### Provided information
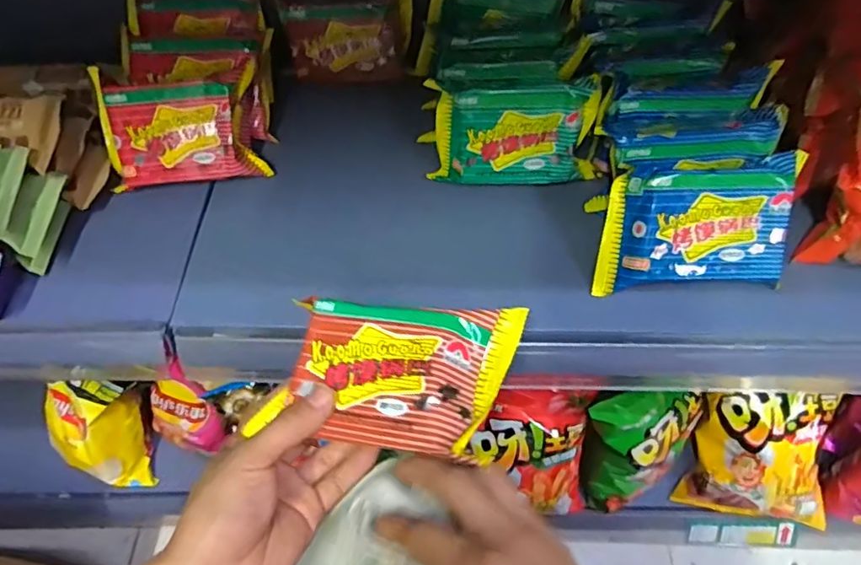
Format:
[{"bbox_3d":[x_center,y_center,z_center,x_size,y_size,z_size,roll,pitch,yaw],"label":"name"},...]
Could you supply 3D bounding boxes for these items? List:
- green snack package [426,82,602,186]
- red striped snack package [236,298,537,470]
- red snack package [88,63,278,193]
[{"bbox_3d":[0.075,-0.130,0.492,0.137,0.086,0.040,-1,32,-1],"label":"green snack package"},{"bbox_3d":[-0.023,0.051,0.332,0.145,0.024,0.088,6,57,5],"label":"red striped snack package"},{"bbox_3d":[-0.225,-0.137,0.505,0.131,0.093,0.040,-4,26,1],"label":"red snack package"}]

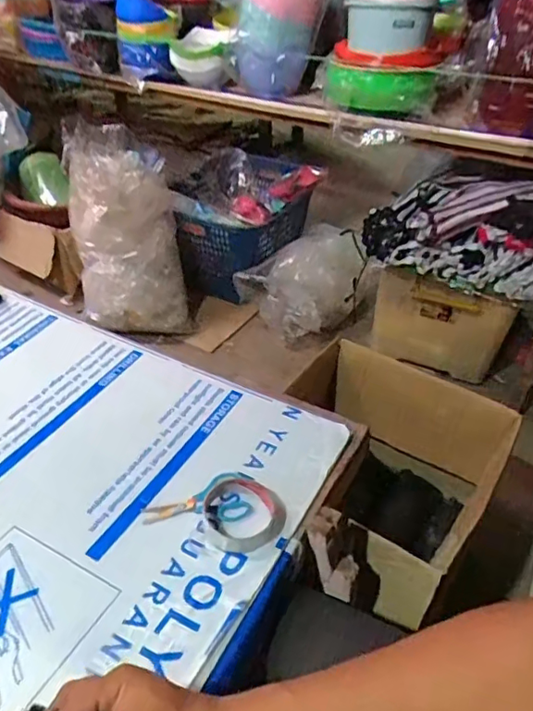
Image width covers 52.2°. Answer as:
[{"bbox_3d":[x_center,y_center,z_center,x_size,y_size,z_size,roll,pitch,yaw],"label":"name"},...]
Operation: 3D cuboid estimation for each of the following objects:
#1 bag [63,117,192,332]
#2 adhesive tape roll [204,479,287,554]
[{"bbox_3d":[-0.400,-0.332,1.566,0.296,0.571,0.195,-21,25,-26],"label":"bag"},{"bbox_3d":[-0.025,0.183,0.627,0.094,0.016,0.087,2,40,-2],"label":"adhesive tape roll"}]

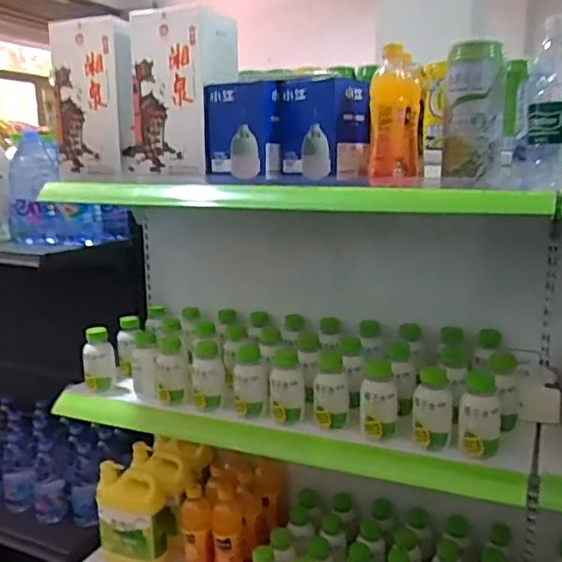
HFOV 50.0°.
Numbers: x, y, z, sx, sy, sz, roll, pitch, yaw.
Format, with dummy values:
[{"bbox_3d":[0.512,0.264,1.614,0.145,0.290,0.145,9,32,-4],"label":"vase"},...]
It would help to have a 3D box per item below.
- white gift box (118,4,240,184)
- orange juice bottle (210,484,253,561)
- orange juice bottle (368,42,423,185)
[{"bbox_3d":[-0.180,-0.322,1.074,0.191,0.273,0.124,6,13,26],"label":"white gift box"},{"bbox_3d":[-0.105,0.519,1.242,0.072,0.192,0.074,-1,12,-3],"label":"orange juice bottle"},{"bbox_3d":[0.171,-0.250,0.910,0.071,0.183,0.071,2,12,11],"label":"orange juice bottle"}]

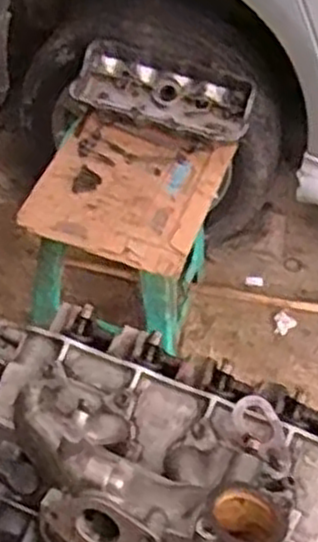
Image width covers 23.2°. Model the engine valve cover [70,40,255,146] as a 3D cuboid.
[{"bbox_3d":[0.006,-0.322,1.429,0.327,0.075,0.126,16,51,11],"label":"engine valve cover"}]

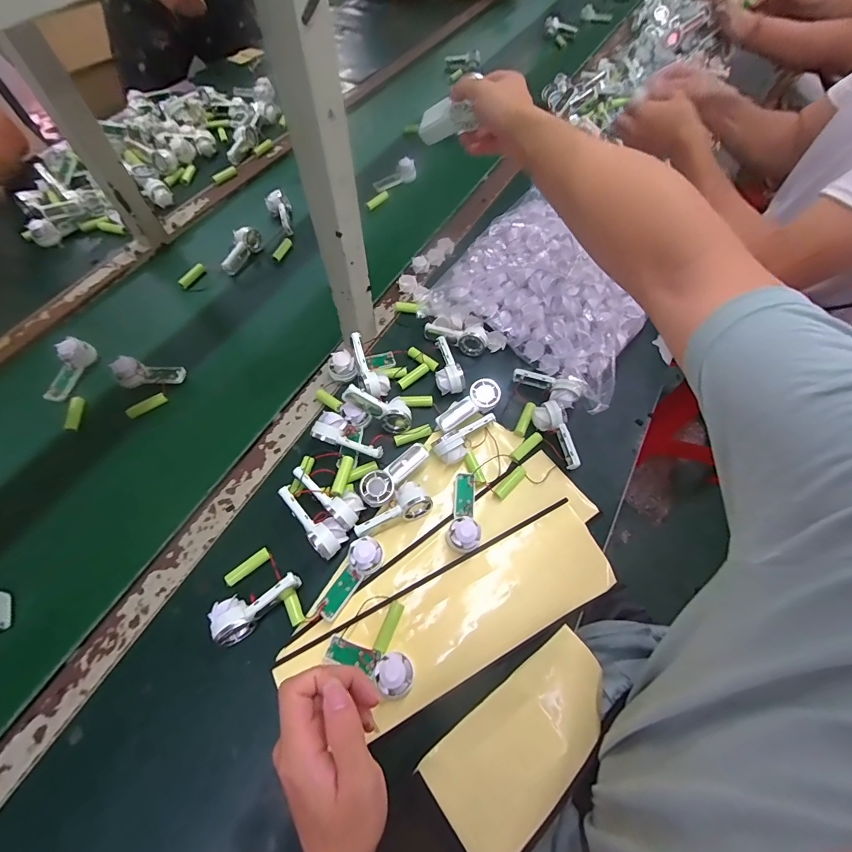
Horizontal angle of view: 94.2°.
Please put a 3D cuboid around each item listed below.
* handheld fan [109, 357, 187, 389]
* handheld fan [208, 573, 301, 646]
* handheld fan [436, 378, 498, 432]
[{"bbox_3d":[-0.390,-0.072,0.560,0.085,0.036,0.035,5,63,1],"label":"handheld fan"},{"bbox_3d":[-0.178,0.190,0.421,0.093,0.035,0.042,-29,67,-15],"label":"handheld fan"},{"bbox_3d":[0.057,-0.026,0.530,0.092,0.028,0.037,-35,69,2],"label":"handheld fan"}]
######
▶ What you should do:
Count every line in the listing that holds the word "each". Report the count and nothing else.

▶ Answer section:
2